How can I redirect a specific user to its onw user directory after authentication? For example:
from 127.0.0.1/webdav, after user1’s authentification it goes only to its user directory, 127.0.0.1/webdav/user1
Is it possible to do it in LDAP server side?
Thank you.
Theoretically it is possible to do in Apache, and actually quite a fascinating little exercise. I toyed around with it for a little bit this evening, but haven’t quite gotten down yet (Has to do with the order in which Apache does things). When I figure it out, I’ll let you know.
Ok. From my testing, you cannot flatly redirect a WebDAV request like you can a normal request. I tried:
RewriteRule ^/webdav/home/$ /webdav/home/%{LA-U:REMOTE_USER}/ [R=302]

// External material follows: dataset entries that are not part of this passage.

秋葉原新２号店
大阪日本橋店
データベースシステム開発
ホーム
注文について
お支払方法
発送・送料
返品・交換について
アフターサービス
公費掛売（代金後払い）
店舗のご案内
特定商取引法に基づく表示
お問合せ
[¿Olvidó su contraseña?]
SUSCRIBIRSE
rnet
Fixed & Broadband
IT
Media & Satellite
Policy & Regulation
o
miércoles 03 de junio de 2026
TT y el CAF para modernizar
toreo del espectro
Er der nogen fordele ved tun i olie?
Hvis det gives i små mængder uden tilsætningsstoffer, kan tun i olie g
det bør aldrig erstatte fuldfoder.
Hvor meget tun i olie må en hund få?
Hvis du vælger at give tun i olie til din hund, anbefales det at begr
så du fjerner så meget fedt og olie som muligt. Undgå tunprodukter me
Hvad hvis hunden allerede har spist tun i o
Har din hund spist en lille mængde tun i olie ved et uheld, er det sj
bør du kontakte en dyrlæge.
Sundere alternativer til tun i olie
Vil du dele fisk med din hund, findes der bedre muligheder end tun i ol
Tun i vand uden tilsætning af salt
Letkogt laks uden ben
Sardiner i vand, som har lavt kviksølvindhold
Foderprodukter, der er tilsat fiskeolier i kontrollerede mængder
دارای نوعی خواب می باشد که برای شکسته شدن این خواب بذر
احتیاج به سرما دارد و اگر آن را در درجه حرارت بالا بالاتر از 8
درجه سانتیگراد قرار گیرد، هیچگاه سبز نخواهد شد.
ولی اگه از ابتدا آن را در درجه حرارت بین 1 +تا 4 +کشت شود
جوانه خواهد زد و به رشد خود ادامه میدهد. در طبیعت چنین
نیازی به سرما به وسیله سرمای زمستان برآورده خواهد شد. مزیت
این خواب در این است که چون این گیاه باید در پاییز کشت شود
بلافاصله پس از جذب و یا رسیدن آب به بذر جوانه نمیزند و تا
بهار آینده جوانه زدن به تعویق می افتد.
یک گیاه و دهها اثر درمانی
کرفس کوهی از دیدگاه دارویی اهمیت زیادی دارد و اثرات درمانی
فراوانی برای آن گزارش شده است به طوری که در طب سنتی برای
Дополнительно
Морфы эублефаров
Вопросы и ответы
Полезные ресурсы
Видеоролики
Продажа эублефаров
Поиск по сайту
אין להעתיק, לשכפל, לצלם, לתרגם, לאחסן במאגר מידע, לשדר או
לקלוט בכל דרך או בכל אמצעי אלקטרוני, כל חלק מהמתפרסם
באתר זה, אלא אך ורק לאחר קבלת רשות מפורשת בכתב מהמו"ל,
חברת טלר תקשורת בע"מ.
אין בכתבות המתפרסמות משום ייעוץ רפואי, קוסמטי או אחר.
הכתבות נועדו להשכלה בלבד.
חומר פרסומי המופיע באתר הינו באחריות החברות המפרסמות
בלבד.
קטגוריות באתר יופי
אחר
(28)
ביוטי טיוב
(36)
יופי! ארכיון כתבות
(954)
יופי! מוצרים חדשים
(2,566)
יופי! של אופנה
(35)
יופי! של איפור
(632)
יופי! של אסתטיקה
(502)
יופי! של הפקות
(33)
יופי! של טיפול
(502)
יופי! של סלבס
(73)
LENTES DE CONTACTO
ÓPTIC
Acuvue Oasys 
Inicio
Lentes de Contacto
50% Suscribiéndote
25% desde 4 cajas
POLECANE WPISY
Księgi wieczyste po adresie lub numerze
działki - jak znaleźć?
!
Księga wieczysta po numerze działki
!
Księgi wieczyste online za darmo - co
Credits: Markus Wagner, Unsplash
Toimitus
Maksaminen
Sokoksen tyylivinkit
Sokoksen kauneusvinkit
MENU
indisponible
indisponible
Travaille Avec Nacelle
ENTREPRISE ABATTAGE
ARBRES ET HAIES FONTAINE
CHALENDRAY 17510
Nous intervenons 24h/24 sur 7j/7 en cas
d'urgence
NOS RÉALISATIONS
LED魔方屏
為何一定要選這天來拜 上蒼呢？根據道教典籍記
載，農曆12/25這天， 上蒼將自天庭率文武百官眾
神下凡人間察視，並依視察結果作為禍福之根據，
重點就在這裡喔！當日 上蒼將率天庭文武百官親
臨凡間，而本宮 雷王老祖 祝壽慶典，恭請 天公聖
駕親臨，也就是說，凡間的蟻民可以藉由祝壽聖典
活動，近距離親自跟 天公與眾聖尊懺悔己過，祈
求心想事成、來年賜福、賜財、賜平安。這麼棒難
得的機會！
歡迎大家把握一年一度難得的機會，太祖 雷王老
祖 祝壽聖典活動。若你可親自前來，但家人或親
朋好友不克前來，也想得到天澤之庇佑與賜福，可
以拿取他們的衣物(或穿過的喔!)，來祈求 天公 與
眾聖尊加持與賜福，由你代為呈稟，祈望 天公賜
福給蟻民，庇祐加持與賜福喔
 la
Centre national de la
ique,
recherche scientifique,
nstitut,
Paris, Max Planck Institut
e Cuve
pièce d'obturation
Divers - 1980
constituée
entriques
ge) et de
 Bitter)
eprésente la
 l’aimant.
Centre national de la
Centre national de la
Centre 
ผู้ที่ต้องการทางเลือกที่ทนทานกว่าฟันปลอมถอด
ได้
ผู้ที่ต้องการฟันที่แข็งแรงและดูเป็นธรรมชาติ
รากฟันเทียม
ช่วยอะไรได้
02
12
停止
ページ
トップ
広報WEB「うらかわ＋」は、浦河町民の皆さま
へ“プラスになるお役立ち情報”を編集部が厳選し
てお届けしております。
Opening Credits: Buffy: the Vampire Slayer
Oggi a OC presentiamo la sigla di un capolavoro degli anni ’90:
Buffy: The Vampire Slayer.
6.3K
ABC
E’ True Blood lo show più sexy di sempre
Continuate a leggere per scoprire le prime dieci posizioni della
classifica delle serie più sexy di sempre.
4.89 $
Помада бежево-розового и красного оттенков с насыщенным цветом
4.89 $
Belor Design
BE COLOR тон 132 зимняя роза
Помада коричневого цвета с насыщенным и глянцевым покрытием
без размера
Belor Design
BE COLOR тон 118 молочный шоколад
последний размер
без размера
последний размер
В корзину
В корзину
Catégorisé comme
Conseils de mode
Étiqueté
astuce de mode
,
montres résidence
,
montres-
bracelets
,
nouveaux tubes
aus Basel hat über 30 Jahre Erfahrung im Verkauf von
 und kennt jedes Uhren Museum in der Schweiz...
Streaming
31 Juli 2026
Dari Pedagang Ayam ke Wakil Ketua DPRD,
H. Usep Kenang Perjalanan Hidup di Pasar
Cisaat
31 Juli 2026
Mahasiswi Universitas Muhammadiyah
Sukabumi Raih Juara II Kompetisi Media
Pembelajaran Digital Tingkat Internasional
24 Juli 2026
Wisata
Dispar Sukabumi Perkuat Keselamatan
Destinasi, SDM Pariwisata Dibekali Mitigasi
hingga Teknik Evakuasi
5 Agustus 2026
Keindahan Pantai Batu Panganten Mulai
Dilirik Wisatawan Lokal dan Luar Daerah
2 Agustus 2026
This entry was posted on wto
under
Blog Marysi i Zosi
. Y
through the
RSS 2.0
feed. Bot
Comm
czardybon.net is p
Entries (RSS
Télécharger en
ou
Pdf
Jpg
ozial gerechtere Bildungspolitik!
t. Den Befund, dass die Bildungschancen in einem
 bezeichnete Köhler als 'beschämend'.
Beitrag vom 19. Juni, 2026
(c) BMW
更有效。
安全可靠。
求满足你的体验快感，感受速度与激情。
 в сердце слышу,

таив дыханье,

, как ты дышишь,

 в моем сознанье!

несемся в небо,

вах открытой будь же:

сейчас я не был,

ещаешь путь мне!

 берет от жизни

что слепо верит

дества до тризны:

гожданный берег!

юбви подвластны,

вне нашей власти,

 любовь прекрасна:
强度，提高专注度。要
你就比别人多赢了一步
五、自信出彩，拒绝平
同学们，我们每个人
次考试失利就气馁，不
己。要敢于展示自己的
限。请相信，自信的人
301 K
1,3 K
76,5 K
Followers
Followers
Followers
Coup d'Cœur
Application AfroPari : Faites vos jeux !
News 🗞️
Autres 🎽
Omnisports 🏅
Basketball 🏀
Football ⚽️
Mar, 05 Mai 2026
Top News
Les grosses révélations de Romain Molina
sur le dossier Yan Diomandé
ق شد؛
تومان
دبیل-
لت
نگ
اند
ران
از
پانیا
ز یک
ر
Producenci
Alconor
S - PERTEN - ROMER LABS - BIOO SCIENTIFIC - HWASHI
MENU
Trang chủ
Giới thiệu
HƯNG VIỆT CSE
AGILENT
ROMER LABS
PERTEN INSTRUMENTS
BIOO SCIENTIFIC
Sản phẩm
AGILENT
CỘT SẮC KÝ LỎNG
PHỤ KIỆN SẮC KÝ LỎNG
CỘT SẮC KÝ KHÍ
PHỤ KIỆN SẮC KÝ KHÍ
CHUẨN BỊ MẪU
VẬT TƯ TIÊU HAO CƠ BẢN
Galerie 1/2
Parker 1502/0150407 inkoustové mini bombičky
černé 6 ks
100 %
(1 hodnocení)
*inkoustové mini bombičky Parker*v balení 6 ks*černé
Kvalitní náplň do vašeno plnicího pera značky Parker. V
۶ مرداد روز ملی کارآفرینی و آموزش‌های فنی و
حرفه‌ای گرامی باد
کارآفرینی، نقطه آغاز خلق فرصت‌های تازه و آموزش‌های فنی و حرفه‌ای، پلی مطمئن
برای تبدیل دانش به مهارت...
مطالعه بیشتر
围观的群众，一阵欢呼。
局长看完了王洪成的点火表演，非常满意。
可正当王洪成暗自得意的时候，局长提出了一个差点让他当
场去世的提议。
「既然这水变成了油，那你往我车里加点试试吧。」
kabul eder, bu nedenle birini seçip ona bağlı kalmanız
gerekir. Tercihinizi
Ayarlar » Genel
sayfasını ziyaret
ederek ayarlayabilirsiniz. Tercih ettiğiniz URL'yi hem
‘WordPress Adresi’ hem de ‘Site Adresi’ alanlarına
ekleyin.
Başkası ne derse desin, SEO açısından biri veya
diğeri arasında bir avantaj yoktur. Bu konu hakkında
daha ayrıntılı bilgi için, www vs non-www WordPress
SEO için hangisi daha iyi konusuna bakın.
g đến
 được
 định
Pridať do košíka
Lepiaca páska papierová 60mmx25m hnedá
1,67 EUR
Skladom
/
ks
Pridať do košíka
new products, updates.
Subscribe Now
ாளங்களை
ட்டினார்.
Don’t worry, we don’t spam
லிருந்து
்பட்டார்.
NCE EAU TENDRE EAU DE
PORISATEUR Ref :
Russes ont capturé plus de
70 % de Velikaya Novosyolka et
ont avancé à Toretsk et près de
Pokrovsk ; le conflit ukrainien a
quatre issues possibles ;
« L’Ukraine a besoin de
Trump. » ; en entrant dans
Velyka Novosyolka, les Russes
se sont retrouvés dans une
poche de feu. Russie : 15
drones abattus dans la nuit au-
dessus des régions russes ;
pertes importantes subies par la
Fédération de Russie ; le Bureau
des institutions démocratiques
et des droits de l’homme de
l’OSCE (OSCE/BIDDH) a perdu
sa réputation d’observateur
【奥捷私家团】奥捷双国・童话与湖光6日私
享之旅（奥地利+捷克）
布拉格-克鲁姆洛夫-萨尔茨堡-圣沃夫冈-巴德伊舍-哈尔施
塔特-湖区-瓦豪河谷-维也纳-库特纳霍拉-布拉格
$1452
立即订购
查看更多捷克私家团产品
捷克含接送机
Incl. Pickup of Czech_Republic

It does work in a web browser, but not in say Ubuntu’s “Connect to server”. RFC 4437 is all about WebDAV redirects, and the short version is that it isn’t the standard way. As of yet, I don’t know how to make Apache’s mod_rewrite do WebDAV compatible redirects.
You can, however, repoint /webdav/home/ on a per user basis using:
RewriteRule ^/webdav/home/(.*) /webdav/share/home/%{LA-U:REMOTE_USER}/$1
When you bring that up in any system, it will show you ONLY the contents of /webdav/share/home/Jon/ (If my username was “Jon”). If you loggin as a different user, it will only show that users files. Nifty trick, you just need to make sure the folders exist in advance.
Thank you for your reply. Indead, it is not working with “Connect to server”, as well as other WebDAV clients (I have one, called CADAVER).
But, yes, it works well in a web browser.
Anyway, thank you for your suggestions. It gave me new approach and I will try other options with this.